Study questions>
[A] In the opioid prohibition text, retype the passage starting at "Finally, by encouraging" and ending at "gangsterism and violence.".
[B] According to the opioid prohibition text, why are users who resume opioid use after being cut off more prone to an overdose?

Miron and Singer both discuss the risks created by prohibition for users who have developed tolerance to the drugs. Miron says:

“[Tolerance] makes usage less dangerous as the body develops resistance to opioids’ respiratory-depressing effects. … [but] under prohibition users who have developed tolerance get cut off, whether by legal or medical restrictions or by being forced into non-[Medically-Assisted Treatment] treatment. Tolerance then declines, according to medical experts in drug rehabilitation, so users who resume use are more prone to suffer an overdose.

One study proposes that environmental factors also influence tolerance, and that ‘a failure of tolerance should occur if the drug is administered in an environment that has not, in the past, been associated with that drug.’ Therefore, prohibition may increase the chance of overdose by driving users out of their routine into unfamiliar settings in which their tolerance against the respiratory effect of opioids is diminished. “

Finally, by encouraging the development of a black market, prohibition drives up prices, prompting some users to engage in crime to finance their highs. Prohibition itself cedes the market to underworld elements, whose competition culminates in gangsterism and violence.

Medically-Assisted Treatment

Singer believes resources should be redeployed: less drug regulation and interdiction efforts and more harm reduction programs and medically-assisted treatment (MAT):

“… when you take [Methadone] orally, it gets absorbed from the gut. It levels that bind with your opioid receptors enough so you won’t experience withdrawal symptoms. … And the idea behind methadone maintenance is that you get used to not, it’s sort of, behavior modification. You’re blunting withdrawal symptoms, but you’re getting used to not feeling the high. And then it’s hoped that over time, you can be tapered off the methadone. And now you don’t crave the high anymore, and you’re over your addiction problem. That’s the idea behind medical-assisted treatment, whether it’s methadone or Suboxone or others.“

While doctors, within limits, can prescribe drugs to treat pain, they aren’t authorized to prescribe Methadone or Suboxone to treat addiction. But MAT can actually prevent people from dying! In addition, Singer mentions needle exchange programs to prevent the spread of hepatitis and HIV, and safe injection rooms:

“…you go into the room, you inject there, and then you leave. The needle is then discarded by the people who run the place. And not only that, but you have the bonus of somebody being around there with Narcan so if you overdose, because again, you’re using an illegally obtained substance, so you don’t know really what’s in it. … in Switzerland, they reported that teen heroin use has come down, because when the kids see these people going in and out of the clinic to get their injection, it doesn’t look cool.“

Conclusion

There are solutions to the deadly nature of the opioid epidemic, but prohibition is not one of them and never will be. If anything, prohibition in varying degrees has aggravated the dangers of opioids. To truly solve the problem, we should eliminate restrictions on the production and distribution of legal opioids for pain management, legalize heroin, and stop interfering in markets. That would be merciful for patients in real pain, make recreational use of opioids dramatically safer, and put an end to the gangland violence associated with underground competition. Second, redirect those resources into MATs and other harm reduction programs. Miron notes that legalization has worked in other countries, like Portugal and France, to reduce overdoses and opioid deaths. As a political matter, however, these steps might not be feasible unless we get over the cultural bias stigmatizing recreational opioid use as “evil”, and the idea that laws and enforcement can actually prevent people from trying to get high.

Data under study>

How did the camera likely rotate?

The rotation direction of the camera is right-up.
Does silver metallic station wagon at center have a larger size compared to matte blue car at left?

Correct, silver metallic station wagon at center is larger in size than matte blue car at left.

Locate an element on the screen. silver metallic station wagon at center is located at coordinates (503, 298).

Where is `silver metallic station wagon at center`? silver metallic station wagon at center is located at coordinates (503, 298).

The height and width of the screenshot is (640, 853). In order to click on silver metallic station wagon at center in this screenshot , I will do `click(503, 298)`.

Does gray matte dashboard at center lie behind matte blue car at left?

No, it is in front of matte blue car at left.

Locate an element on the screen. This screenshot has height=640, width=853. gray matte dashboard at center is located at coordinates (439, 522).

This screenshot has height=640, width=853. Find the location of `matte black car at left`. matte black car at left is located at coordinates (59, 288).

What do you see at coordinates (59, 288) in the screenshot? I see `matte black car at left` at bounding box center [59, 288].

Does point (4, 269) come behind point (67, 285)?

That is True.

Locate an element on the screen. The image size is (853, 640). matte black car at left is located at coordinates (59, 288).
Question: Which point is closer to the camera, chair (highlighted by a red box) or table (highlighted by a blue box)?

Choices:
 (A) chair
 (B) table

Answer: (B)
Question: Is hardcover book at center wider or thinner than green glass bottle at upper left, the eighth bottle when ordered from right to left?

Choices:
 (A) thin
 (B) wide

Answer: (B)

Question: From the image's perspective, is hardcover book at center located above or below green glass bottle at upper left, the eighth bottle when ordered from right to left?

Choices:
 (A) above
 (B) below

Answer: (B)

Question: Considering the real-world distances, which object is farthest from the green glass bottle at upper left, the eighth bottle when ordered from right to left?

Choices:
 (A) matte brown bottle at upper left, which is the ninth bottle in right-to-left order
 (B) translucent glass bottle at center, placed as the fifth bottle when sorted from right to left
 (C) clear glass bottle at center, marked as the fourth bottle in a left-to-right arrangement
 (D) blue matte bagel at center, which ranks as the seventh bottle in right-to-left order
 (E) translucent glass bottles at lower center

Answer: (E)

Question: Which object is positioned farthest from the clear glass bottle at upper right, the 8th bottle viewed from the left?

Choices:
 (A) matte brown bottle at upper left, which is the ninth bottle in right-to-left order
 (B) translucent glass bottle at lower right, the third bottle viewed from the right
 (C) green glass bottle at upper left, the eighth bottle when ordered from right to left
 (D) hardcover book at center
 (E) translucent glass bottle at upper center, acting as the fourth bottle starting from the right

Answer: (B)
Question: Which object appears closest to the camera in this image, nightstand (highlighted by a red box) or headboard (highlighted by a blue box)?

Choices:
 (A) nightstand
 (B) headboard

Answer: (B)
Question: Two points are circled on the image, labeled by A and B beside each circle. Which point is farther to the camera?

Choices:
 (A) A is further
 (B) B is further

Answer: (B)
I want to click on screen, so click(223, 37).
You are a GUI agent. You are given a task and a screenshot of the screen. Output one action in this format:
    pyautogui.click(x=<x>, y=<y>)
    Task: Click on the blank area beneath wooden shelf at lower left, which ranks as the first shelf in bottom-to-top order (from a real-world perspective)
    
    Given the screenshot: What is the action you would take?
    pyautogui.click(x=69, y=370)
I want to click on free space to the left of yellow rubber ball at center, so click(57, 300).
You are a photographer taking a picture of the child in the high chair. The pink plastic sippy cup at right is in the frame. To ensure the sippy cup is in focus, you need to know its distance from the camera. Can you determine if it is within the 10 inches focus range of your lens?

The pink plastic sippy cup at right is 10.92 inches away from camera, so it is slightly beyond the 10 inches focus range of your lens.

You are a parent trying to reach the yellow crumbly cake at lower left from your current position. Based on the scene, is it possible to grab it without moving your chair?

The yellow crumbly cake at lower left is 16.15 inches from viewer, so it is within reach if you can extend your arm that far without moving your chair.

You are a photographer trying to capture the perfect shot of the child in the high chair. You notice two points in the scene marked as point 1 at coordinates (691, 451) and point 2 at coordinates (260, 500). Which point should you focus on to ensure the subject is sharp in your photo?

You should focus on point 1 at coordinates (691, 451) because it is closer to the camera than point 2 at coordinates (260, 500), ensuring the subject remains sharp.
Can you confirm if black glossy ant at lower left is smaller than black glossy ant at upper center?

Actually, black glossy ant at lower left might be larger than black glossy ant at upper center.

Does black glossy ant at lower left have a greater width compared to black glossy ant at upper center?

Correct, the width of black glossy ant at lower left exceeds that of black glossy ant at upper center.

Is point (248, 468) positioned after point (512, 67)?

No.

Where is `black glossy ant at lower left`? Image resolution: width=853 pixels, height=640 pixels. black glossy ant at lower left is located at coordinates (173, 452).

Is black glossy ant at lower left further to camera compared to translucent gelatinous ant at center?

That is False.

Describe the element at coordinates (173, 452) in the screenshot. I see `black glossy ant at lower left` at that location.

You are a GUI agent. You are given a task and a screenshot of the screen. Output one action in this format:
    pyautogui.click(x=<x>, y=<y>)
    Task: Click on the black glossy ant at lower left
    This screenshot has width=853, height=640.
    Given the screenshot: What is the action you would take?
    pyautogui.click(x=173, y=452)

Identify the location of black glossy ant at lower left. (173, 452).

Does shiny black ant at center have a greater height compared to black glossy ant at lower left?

Exercise responses>
[A]
Finally, by encouraging the development of a black market, prohibition drives up prices, prompting some users to engage in crime to finance their highs. Prohibition itself cedes the market to underworld elements, whose competition culminates in gangsterism and violence.

[B] Being cut off by legal or medical restrictions, or by being forced into non-Medically-Assisted Treatment, causes their tolerance to decline. Tolerance had made use less dangerous because the body developed resistance to opioids' respiratory-depressing effects. With that resistance reduced, resumed use carries a greater overdose risk.